BEGIN Data supplied

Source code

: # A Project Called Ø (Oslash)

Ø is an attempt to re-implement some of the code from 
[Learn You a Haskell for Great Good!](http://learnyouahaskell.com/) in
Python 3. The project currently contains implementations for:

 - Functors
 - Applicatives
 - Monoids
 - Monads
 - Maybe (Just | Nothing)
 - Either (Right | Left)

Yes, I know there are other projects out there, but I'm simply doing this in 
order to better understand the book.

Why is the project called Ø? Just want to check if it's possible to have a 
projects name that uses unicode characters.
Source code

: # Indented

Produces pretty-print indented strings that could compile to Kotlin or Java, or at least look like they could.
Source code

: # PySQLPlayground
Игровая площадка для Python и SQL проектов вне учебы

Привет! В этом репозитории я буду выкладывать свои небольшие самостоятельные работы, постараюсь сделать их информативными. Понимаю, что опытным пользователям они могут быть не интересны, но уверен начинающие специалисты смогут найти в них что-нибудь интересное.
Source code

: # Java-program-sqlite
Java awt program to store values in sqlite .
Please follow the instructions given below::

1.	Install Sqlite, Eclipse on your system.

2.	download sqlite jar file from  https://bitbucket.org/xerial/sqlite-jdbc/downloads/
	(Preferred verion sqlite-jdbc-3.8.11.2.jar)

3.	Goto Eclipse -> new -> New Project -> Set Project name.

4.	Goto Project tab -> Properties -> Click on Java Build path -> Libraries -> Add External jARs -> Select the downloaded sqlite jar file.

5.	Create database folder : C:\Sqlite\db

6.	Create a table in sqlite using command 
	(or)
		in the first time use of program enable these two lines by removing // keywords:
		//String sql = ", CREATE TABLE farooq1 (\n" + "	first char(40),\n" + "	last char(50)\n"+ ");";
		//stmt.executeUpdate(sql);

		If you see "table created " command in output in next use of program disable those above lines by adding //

END Data supplied

- [Written task]: Every line from the one with "projects name that uses unicode characters." through the last line of the records above should be returned exactly, please, and no others.

- [Answer section]:
projects name that uses unicode characters.
Source code

: # Indented

Produces pretty-print indented strings that could compile to Kotlin or Java, or at least look like they could.
Source code

: # PySQLPlayground
Игровая площадка для Python и SQL проектов вне учебы

Привет! В этом репозитории я буду выкладывать свои небольшие самостоятельные работы, постараюсь сделать их информативными. Понимаю, что опытным пользователям они могут быть не интересны, но уверен начинающие специалисты смогут найти в них что-нибудь интересное.
Source code

: # Java-program-sqlite
Java awt program to store values in sqlite .
Please follow the instructions given below::

1.	Install Sqlite, Eclipse on your system.

2.	download sqlite jar file from  https://bitbucket.org/xerial/sqlite-jdbc/downloads/
	(Preferred verion sqlite-jdbc-3.8.11.2.jar)

3.	Goto Eclipse -> new -> New Project -> Set Project name.

4.	Goto Project tab -> Properties -> Click on Java Build path -> Libraries -> Add External jARs -> Select the downloaded sqlite jar file.

5.	Create database folder : C:\Sqlite\db

6.	Create a table in sqlite using command 
	(or)
		in the first time use of program enable these two lines by removing // keywords:
		//String sql = ", CREATE TABLE farooq1 (\n" + "	first char(40),\n" + "	last char(50)\n"+ ");";
		//stmt.executeUpdate(sql);

		If you see "table created " command in output in next use of program disable those above lines by adding //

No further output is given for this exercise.